## What you will do
Your task is to copy every line of the entries that holds the word "answer".

## Material for the task

--- START ---

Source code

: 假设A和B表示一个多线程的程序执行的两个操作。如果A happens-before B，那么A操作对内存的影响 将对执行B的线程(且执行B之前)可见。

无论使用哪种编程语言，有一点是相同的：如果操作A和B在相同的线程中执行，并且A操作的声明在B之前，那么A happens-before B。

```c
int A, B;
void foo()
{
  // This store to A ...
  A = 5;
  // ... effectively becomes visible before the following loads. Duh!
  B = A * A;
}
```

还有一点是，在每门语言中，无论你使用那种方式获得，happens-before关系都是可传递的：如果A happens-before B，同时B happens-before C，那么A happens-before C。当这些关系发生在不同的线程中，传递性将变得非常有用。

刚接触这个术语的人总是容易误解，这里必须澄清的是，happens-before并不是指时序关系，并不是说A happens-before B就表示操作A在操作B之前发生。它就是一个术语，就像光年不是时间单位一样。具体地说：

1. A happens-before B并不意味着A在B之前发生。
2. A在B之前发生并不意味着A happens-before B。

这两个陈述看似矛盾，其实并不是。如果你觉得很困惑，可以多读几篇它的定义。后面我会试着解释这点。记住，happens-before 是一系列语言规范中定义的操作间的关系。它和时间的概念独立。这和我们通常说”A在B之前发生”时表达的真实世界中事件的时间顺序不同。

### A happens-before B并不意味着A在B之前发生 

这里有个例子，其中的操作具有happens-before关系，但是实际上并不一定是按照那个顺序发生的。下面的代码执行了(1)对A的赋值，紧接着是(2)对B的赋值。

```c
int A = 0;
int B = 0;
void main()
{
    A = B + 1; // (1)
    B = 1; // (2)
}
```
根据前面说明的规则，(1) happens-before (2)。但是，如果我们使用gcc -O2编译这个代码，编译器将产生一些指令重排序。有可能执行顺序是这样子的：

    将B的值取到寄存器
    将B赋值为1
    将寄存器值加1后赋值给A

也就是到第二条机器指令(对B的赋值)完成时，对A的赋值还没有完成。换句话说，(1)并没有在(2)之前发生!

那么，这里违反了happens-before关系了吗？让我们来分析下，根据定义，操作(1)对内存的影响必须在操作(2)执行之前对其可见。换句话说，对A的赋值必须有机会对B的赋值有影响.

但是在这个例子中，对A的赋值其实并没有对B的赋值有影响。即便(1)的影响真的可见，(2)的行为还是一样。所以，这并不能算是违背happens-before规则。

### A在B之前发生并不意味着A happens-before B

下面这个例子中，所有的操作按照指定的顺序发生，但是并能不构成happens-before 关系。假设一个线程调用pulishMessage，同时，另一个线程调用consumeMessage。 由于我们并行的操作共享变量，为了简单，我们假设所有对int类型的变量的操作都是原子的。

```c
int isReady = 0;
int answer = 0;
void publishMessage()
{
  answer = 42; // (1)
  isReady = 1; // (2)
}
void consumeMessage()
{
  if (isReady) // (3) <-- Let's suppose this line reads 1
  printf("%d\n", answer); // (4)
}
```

--- END ---

## Result below
int answer = 0;
  answer = 42; // (1)
  printf("%d\n", answer); // (4)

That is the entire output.